> [Document excerpt]
+---+
Coalition's focus must remain on the economy

Sat, Jul 14, 2012, 01:00

   

OPINION: Finding ways of cutting public spending and raising revenue from new taxes is where Ministers need to focus

THE COALITION has got itself into a tangle on a number of fronts in recent weeks, and the frustrating thing for Ministers is that this has distracted attention from the fact that on the really big issues they have done pretty well.

Getting the bank debt issue reopened at the recent Brussels summit was an important breakthrough for Taoiseach Enda Kenny, while the seventh visit of the troika during the week confirmed that the country remains on track to meet its programme targets.

Getting the referendum on the fiscal treaty endorsed by the public at the end of May was a major achievement in difficult circumstances. The country’s future depended on it, and the Government, with a little help from Fianna Fáil, rose to the challenge with a strong, coherent and convincing campaign.

Instead of basking in its success on the economic and European Union fronts, the Coalition has got itself bogged down in the final weeks of the Dáil session in public disputes between Ministers over the Croke Park agreement and wrangles over which Oireachtas committee should be given responsibility for conducting a banking inquiry.
+---+
> [Requirement 1] List the successes that the opinion column credits to the Government or the Taoiseach.
> [Requirement 2]
Answer these questions from the opinion column:
(a) On what date was it published?
(b) Which party gave the Government "a little help" in the referendum campaign?
(c) Which visit of the troika took place during the week?
> [Requirement 3] Write the next few paragraphs of the opinion column on the Coalition's focus on the economy, picking up after its last sentence.
The dataset entries have no connection to the opinion column.

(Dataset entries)
+---+
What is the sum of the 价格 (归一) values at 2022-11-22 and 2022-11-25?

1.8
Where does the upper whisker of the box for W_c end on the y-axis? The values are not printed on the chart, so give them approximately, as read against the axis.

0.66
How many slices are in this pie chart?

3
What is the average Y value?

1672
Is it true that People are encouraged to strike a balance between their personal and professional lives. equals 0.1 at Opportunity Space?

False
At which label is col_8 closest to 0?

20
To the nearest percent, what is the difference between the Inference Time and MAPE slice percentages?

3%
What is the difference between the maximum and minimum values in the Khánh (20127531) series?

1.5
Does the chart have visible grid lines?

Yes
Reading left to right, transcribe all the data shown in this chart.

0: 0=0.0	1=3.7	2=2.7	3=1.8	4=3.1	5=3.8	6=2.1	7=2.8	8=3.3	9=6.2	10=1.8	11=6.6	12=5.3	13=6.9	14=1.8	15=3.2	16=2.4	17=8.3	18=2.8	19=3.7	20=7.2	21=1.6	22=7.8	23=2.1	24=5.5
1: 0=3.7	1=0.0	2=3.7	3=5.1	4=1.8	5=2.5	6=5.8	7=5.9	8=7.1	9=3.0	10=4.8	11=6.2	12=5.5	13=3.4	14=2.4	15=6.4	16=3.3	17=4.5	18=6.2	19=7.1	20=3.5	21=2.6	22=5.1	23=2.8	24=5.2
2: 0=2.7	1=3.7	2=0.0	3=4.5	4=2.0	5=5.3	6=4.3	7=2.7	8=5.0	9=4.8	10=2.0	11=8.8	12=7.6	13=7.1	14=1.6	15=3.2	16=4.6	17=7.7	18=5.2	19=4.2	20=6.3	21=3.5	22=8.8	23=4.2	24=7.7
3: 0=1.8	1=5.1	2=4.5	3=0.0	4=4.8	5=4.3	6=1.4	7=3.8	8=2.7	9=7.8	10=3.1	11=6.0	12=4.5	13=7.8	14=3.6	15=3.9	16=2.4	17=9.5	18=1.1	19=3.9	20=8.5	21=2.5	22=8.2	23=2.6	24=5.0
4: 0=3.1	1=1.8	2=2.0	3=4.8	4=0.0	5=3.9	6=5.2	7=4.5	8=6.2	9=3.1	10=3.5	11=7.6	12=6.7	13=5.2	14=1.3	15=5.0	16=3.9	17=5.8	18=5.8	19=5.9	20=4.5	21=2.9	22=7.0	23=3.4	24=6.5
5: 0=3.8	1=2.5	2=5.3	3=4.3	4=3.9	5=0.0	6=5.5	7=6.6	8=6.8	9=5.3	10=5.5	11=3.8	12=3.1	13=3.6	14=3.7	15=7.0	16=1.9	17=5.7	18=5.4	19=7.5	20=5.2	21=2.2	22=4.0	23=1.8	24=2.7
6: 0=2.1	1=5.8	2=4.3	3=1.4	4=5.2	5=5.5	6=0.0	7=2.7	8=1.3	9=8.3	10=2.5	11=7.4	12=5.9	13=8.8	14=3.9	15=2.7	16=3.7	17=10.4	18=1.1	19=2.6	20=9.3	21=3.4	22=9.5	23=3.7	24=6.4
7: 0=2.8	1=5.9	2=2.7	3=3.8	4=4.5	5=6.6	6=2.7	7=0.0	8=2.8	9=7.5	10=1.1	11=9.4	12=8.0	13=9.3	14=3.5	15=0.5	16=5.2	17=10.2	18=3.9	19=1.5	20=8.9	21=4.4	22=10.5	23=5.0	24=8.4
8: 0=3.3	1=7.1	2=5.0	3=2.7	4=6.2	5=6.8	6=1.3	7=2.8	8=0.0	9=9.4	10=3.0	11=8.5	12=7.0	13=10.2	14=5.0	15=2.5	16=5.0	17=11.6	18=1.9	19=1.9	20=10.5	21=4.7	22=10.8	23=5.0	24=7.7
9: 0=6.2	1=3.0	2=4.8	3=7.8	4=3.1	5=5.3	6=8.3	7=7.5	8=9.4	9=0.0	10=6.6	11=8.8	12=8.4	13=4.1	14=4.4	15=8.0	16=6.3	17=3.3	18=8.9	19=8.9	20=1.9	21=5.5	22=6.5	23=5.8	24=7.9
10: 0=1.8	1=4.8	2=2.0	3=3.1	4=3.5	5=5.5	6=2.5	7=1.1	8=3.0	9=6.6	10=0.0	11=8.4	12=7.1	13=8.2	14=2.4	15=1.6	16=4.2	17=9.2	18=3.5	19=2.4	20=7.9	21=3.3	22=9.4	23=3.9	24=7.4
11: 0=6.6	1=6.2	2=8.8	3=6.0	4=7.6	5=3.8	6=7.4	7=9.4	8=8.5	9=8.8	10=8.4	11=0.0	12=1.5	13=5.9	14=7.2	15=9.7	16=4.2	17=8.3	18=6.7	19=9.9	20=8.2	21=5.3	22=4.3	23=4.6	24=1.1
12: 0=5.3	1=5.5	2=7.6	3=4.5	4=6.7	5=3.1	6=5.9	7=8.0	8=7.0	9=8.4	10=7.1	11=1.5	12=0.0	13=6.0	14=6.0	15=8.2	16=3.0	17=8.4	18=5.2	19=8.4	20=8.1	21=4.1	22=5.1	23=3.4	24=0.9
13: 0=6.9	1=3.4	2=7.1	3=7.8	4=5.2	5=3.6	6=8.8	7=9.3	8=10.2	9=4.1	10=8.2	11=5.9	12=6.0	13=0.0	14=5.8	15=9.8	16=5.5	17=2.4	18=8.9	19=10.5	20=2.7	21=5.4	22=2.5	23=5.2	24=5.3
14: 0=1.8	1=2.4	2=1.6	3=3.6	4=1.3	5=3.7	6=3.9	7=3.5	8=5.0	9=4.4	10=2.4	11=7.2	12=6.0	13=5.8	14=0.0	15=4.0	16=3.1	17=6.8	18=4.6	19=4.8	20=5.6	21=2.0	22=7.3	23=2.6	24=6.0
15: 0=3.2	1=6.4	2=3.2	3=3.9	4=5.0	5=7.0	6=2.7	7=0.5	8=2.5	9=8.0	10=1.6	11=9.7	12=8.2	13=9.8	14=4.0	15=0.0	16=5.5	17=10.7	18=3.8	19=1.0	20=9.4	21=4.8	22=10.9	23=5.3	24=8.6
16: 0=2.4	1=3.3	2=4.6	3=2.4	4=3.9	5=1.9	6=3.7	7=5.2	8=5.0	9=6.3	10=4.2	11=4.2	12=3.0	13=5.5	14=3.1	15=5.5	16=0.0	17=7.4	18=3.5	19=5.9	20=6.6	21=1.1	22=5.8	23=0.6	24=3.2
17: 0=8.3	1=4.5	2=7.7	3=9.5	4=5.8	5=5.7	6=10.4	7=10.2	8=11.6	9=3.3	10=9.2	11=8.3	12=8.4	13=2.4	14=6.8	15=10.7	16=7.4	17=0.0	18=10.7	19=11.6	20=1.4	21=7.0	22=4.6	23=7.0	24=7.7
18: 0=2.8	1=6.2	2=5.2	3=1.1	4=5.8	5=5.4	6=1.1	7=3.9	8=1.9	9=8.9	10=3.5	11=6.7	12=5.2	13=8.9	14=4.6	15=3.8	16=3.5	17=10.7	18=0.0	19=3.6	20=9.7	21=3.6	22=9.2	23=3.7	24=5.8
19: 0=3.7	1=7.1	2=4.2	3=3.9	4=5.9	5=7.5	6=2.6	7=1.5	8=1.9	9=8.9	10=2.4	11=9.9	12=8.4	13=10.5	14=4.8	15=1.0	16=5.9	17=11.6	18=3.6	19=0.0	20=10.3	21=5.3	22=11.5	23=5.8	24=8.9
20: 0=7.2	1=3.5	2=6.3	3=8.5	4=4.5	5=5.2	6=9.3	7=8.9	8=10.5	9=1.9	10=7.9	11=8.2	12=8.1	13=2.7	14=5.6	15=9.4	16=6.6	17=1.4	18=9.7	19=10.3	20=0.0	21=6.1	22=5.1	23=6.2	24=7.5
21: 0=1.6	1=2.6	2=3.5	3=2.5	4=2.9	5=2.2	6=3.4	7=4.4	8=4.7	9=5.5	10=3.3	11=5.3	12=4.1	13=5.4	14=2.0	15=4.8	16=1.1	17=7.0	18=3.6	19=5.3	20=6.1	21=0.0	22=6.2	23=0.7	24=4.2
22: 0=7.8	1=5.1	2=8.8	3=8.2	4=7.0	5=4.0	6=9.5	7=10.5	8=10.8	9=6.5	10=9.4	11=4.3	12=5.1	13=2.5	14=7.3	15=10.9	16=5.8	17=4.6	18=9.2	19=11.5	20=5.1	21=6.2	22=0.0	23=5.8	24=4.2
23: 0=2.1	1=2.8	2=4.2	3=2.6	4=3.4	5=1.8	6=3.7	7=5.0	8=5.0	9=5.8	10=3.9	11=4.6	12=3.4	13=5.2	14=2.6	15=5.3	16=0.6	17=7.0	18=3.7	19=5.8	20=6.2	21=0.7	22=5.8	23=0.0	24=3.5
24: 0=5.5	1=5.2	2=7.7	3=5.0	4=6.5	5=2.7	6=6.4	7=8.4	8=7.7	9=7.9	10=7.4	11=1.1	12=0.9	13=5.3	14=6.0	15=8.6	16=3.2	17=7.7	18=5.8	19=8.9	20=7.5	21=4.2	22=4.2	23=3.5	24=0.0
+---+
> [Exercise result 1]
- Getting the bank debt issue reopened at the recent Brussels summit
- The troika's seventh visit confirming that the country remains on track to meet its programme targets
- Getting the referendum on the fiscal treaty endorsed by the public at the end of May

> [Exercise result 2]
(a) Saturday, July 14, 2012
(b) Fianna Fáil
(c) The seventh

> [Exercise result 3]
A lot of time has also been devoted to the setting up of a constitutional convention whose initial remit is decidedly underwhelming. Whether or not the voting age should be reduced to 17 or the President’s term from seven years to five are hardly weighty matters in the great scheme of things.

Tánaiste Eamon Gilmore’s public commitment to gay marriage, which is another item on the convention’s agenda, has generated some tension between Labour and Fine Gael, and put the Taoiseach under pressure on an issue where he clearly has different views from his partners in Government.

With a children’s referendum planned for the autumn, and one to abolish the Seanad for the middle of next year, there is a real danger that the Coalition could get bogged down in campaigning, never mind a fractious inter-party dispute over issues such as gay marriage.

Ministers should beware the parallels with the 1980s when a Fine Gael-Labour coalition tied itself in knots over a referendum on abortion while crucial decisions on the economy were put on the long finger.

At the beginning of this Government’s term of office last year, Kenny rightly identified the restoration of economic sovereignty as the central challenge facing his administration. Everything else pales into insignificance in the face of that overwhelming task.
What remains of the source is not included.